Tournée d'adieux


Qu’est-ce qu’une tournée d’adieux, si ce n’est des aux-revoir à répétition, des aux-revoir bien orchestrés ? Ce soir, le clown rentre en piste, pour une des dernières fois, une tournée d’adieux, ce sont des adieux à épisodes, succession d’adieux…

Ce soir, le clown s’en va, pourquoi ? Pour où ? Comment ?
S’en va-t-il parce que son nez rouge lui pèse trop ?
Parce que ce nez rouge est trop mûr ?
Parce que ce nez rouge vire au noir ? 

Non. Il n’y a pas de clown noir, il y a des augustes, il y a des clowns blancs, mais non, pas de nez noir chez les augustes.

S’en va-t-il par lassitude des peintures de guerre ? Non plus.
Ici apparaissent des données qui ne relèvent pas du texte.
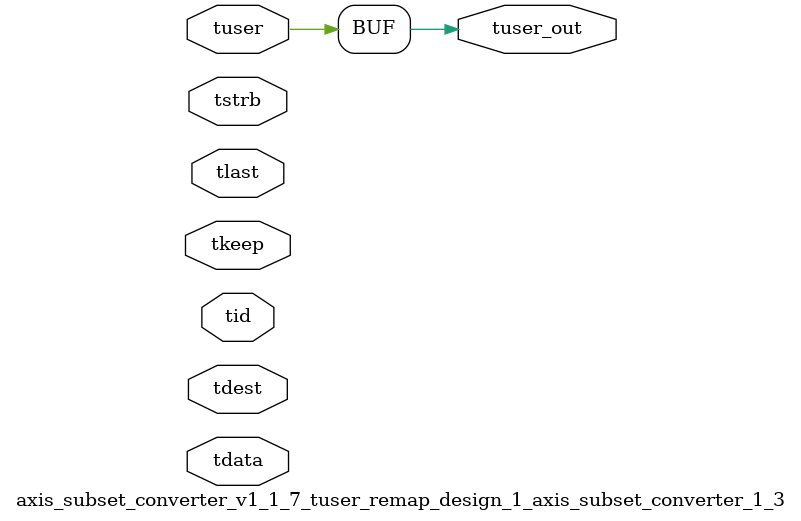
<source format=v>


`timescale 1ps/1ps

module axis_subset_converter_v1_1_7_tuser_remap_design_1_axis_subset_converter_1_3 #
(
parameter C_S_AXIS_TUSER_WIDTH = 1,
parameter C_S_AXIS_TDATA_WIDTH = 32,
parameter C_S_AXIS_TID_WIDTH   = 0,
parameter C_S_AXIS_TDEST_WIDTH = 0,
parameter C_M_AXIS_TUSER_WIDTH = 1
)
(
input  [(C_S_AXIS_TUSER_WIDTH == 0 ? 1 : C_S_AXIS_TUSER_WIDTH)-1:0     ] tuser,
input  [(C_S_AXIS_TDATA_WIDTH == 0 ? 1 : C_S_AXIS_TDATA_WIDTH)-1:0     ] tdata,
input  [(C_S_AXIS_TID_WIDTH   == 0 ? 1 : C_S_AXIS_TID_WIDTH)-1:0       ] tid,
input  [(C_S_AXIS_TDEST_WIDTH == 0 ? 1 : C_S_AXIS_TDEST_WIDTH)-1:0     ] tdest,
input  [(C_S_AXIS_TDATA_WIDTH/8)-1:0 ] tkeep,
input  [(C_S_AXIS_TDATA_WIDTH/8)-1:0 ] tstrb,
input                                                                    tlast,
output [C_M_AXIS_TUSER_WIDTH-1:0] tuser_out
);

assign tuser_out = {tuser[0:0]};

endmodule


</source>
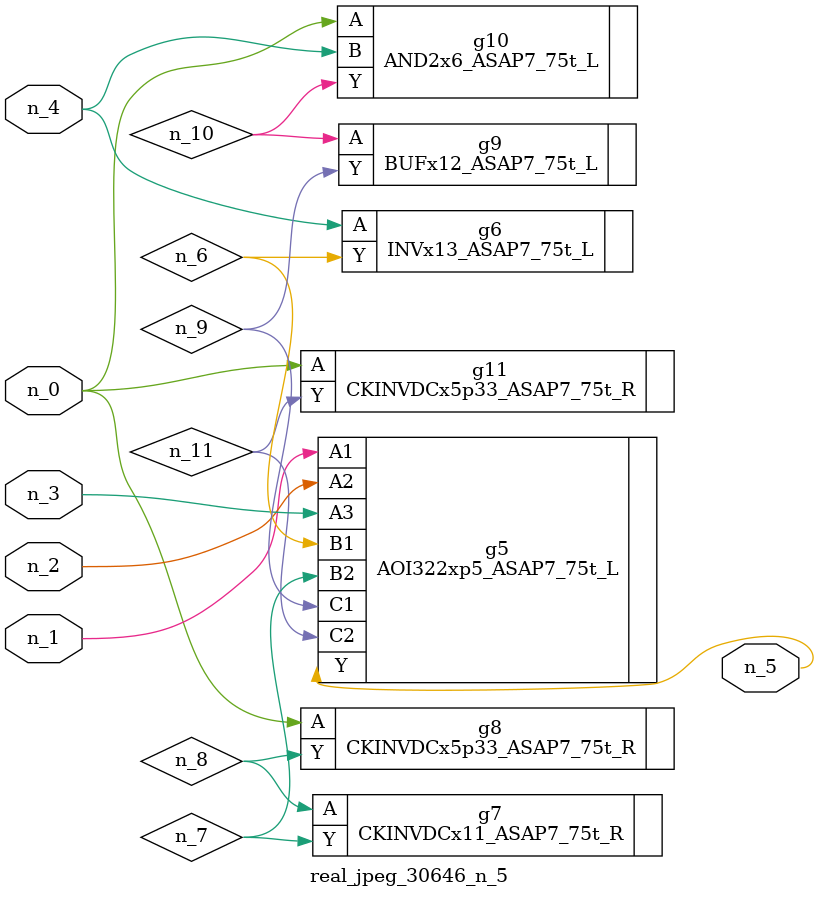
<source format=v>
module real_jpeg_30646_n_5 (n_4, n_0, n_1, n_2, n_3, n_5);

input n_4;
input n_0;
input n_1;
input n_2;
input n_3;

output n_5;

wire n_8;
wire n_11;
wire n_6;
wire n_7;
wire n_10;
wire n_9;

CKINVDCx5p33_ASAP7_75t_R g8 ( 
.A(n_0),
.Y(n_8)
);

AND2x6_ASAP7_75t_L g10 ( 
.A(n_0),
.B(n_4),
.Y(n_10)
);

CKINVDCx5p33_ASAP7_75t_R g11 ( 
.A(n_0),
.Y(n_11)
);

AOI322xp5_ASAP7_75t_L g5 ( 
.A1(n_1),
.A2(n_2),
.A3(n_3),
.B1(n_6),
.B2(n_7),
.C1(n_9),
.C2(n_11),
.Y(n_5)
);

INVx13_ASAP7_75t_L g6 ( 
.A(n_4),
.Y(n_6)
);

CKINVDCx11_ASAP7_75t_R g7 ( 
.A(n_8),
.Y(n_7)
);

BUFx12_ASAP7_75t_L g9 ( 
.A(n_10),
.Y(n_9)
);


endmodule
</source>
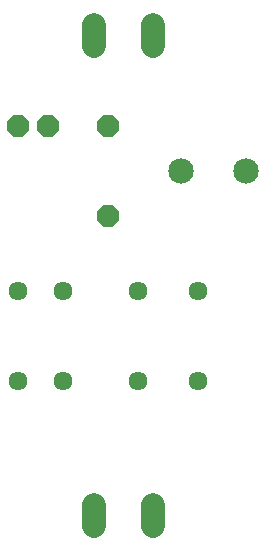
<source format=gbr>
G04 EAGLE Gerber RS-274X export*
G75*
%MOMM*%
%FSLAX34Y34*%
%LPD*%
%INSoldermask Top*%
%IPPOS*%
%AMOC8*
5,1,8,0,0,1.08239X$1,22.5*%
G01*
%ADD10C,2.153200*%
%ADD11C,1.611200*%
%ADD12P,2.034460X8X202.500000*%
%ADD13P,2.034460X8X292.500000*%
%ADD14C,1.993900*%


D10*
X256100Y355600D03*
X201100Y355600D03*
D11*
X215900Y177800D03*
X215900Y254000D03*
X165100Y177800D03*
X165100Y254000D03*
X101600Y254000D03*
X101600Y177800D03*
X63500Y254000D03*
X63500Y177800D03*
D12*
X88900Y393700D03*
X63500Y393700D03*
D13*
X139700Y393700D03*
X139700Y317500D03*
D14*
X127400Y460947D02*
X127400Y478854D01*
X177400Y478854D02*
X177400Y460947D01*
X177400Y72454D02*
X177400Y54547D01*
X127400Y54547D02*
X127400Y72454D01*
M02*

</source>
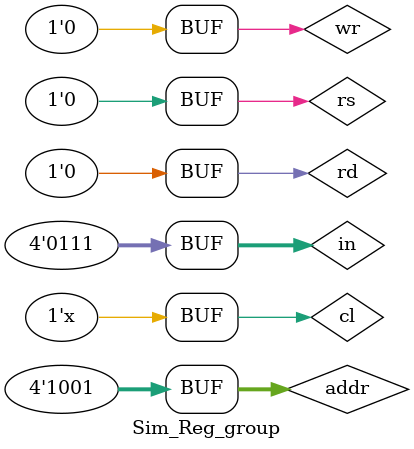
<source format=v>
`timescale 1ns / 1ps


module Sim_Reg_group(

    );
    reg rd,wr,cl,rs;
    reg [3:0] addr;
    reg [3:0] in;
    wire [3:0] out;
    reg_group myregs(cl,rd,wr,rs,addr,in,out);
    initial begin
            rs<=0;
            rd<=0;
            wr<=0;
            addr<=4'b0;
            cl<=0;
            in<=0;
            #100
            
            #40
            wr<=1;            
            addr<=4'b1001;#20
            in<=7;#30
            wr<=0;#40
            
            rd<=1;#10
            addr<=4'b1001;#30
            rd<=0;#10
            
           rs<=1;#20
            rs<=0;#10
            
            rd<=1;#10
            addr<=9;#20
            rd<=0;
    end
    always begin
        #5
        cl<=~cl;
    end
endmodule

</source>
Il s’en va parce que…. Pour comprendre cela faudrait-il encore comprendre les clowns. C’est quoi un clown ? Personnage restant dans l’anonymat, caché derrière un masque de peinture, un grand sourire peint sur le visage, des sourcils hilarants, un nez rouge, des cheveux dans tous les sens, un habit de lumière, des chaussures pour faire des grands pas, mais au fond, qui est-il vraiment ? Il fait rire, mais ces rires s’arrêtent à son apparence, mais ces rires ne vont pas chercher plus loin, jusqu’à la profondeur de la souffrance, mais ces rires ne sont communicatifs que dans un sens, le clown est là pour faire rire sans que personne ne sache qui il est vraiment. Un peu comme un intermittent du spectacle de la vie, qu’on appelle pour rire, pour se rassurer, il est si ridicule, si ballot dans son apparence, puis on l’oublie, il disparait dans le décor, un courant d’air…. Alors oui, le clown s’en va, le clown dit adieu, le clown tire un trait, il part, et avant de partir, il rentre, une dernière fois, sur la piste, la gorge serrée, la gorge nouée comme tout à l’heure dans sa roulotte, lorsque d’une main plus très assurée il a dessiné d’un geste mécanique le contour de son sourire, le contour de son nez rouge, la courbe de ses sourcils. Dans une démarche moins chaloupée que d’ordinaire, ses grandes chaussures ont heurté le bord de la piste, déclenchant l’hilarité ; Il a déroulé son spectacle avec les mêmes effets tant usités depuis tant de temps. S’il avait été un comique, un comique sonore, s’eut été des jeux de mots, s’eut été des expressions sorties de son dictionnaire personnel aux pages élimées, qui font sourire, sans savoir si les sourires sont de complaisance, de compassion ou sincères.

Voilà, de tout cela, le clown en a marre, le clown en a assez, de tout cela le clown n’en veut plus. Et ce soir, le clown tire un trait. Oh, bien sûr, il y aura plusieurs traits, plusieurs dates, plusieurs salles, plusieurs villes, plusieurs cirques, plusieurs spectacles, mais, le clown s’en va.

Chapeau bas l’artiste, et si tu quittes cette toile, jaune et bleu, bleu et rouge, jaune et rouge, ces odeurs de ménageries, de fauve, cette pise de sciure et de sable, puisse le grand cirque de la vie avec sa voute étoilée t’accueillir, puisse tu t’exprimer vraiment, puisses-tu partager, puisses-tu échanger, et surtout recevoir, le juste retour, une vraie communication, puisse ton âme longtemps vivre et être heureuse sans se cacher sous le masque des peintures, sans ces chaussures trop grandes, parce que la vie s’avance à petit pas, parce qu’on fait toujours, un pas après l’autre…

Et oui, ce soir, le clown s’en va. Adieu l’artiste.